1つ目の質問は、「やさしい日本語」の日本人への周知・啓発についてです。

「やさしい日本語」は、災害時に外国人にわかりやすく情報を伝えるために開発されましたが、最近では 外国人との円滑なコミュニケーションを図る手段として、積極的に取り入れている自治体が増えています。例えば、横浜市ではプロサッカーチーム 横浜FCの選手たちと「やさしい日本語」の動画を作成し、外国籍の選手や 多言語を話す日本人選手がどのようにコミュニケーションをとっているかを紹介しています。

また、市のウェブサイトには 市民が利用できる「やさしい日本語」のガイドラインも掲載されており、多文化共生への積極的な姿勢が感じられます。

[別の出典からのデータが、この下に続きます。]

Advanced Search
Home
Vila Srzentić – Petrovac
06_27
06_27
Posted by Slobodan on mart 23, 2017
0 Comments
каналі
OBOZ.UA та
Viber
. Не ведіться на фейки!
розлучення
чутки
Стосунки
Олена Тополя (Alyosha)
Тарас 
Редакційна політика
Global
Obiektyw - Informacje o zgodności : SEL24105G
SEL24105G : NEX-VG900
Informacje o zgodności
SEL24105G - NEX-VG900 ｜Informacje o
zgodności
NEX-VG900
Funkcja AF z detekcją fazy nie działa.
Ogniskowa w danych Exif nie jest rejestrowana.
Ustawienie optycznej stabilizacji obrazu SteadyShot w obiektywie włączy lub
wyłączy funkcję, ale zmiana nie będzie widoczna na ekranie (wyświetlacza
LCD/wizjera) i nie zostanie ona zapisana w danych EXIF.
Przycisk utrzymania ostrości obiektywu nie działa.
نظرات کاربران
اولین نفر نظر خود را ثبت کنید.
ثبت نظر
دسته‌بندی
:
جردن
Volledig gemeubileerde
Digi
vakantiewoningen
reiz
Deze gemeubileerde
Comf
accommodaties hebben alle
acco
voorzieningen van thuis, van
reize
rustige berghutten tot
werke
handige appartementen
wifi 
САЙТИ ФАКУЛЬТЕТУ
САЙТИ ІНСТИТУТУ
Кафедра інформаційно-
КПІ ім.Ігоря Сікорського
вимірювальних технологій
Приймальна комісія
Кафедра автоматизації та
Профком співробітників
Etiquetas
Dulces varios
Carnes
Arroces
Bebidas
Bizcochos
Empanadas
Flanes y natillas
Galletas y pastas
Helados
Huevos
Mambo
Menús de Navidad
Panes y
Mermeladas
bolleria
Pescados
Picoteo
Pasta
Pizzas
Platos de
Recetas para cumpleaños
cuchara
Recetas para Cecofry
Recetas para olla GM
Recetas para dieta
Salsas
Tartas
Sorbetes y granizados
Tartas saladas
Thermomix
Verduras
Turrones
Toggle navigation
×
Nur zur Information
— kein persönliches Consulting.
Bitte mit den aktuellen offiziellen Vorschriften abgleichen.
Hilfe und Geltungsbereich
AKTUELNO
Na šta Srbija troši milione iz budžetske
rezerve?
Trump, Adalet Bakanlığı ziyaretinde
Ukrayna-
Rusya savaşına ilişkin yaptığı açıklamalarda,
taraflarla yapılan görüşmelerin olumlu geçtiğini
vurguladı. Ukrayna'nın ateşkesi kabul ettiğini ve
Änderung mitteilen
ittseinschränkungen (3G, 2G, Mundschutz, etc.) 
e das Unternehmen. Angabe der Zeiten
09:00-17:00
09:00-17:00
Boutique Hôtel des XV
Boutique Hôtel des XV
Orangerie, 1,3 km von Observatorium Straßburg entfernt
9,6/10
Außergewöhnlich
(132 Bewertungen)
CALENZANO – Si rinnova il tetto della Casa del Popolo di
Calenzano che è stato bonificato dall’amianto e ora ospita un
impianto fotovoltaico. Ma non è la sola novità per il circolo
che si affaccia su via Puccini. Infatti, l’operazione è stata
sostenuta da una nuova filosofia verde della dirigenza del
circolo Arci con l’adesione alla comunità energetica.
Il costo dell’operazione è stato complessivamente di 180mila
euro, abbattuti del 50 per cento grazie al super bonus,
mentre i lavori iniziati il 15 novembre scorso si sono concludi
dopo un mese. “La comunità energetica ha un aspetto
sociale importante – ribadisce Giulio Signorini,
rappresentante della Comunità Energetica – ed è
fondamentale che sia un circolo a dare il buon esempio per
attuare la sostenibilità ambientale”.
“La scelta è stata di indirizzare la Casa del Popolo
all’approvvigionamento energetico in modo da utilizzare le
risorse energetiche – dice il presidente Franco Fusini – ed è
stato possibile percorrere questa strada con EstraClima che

このような取り組みは、「やさしい日本語」に馴染みのない多くの日本人にも広く周知され、外国人との相互理解を深めるために非常に効果的です。

そこで江戸川区でも、お知らせやチラシなどの広報物、ウェブサイト、アプリやSNSで「やさしい日本語」をより意識した情報発信をしていただきたいと考えます。今後、「やさしい日本語」の普及についてどのような取り組みを行っていくのか、区長のご所見をお聞かせください。

2つ目の質問は、外国人が区民と交流を深めるための施策についてです。

今年8月の文教委員会の視察で訪れた「公益財団法人 沖縄県 国際交流・人材育成財団」では、在住外国人の労働や生活環境の向上に向けたユニークな取り組みを行っており、それをサポートする日本人の育成にも力を入れています。

具体的には、外国人企業支援セミナーや医療通訳支援、災害時の外国人支援サポーター 養成講座、さらに日本で子育てに奮闘する外国人ママとの交流会などがあります。このような取り組みを参考にしながら、江戸川区でも多文化共生社会にむけて外国人の活躍の場を広げていくことが必要です。外国人と区民がより深く交流するために、江戸川区ではどのような取り組みを行っていくのか、区長のご所見をお聞かせください。

3つ目の質問は、外国人への能動的な情報発信と今後の施策についてです。

多文化共生センターの3本柱は、生活相談、日本語教育、交流イベントです。しかし、外国人が必要な情報を見つけることは非常に難しいという現状があります。そこで、多文化共生センターからの情報発信を、さまざまなツールを利用して、能動的に行うことが重要と考えます。外国人が情報にアクセスしやすくなると、区のサービスを利用する機会が増え、地域社会とのつながりを深めていくことが可能になります。

また、地域コミュニティに外国人の多様な視点が加わることで、新しいアイデアや解決策が生まれ、信頼関係の構築や偏見の軽減、地域経済の活性化、観光資源の拡充など、共生社会の実現に向けたさまざまなメリットが期待できます。多文化共生センターからの能動的な情報発信について、区長のご所見をお聞かせください。

(区長その他担当者からの答弁を受けて)

多文化共生センターについてですが、このセンターはまだ始動前ですので、今回は理想的な取り組みについて質問させていただきました。しかし、他の自治体の事例を見ていると、外国人との共生にはさまざまな課題が生じる可能性があることも考えておく必要があります。

例えば、江戸川区で禁止されている歩きタバコやポイ捨て、自転車のマナー、ゴミの出し方、騒音などについて、どのように調整していくのかが重要です。こうした課題を解決するために、多文化共生センターから生まれた新たな地域コミュニティが、安心で安全な地域社会を築いていくことを期待いたします。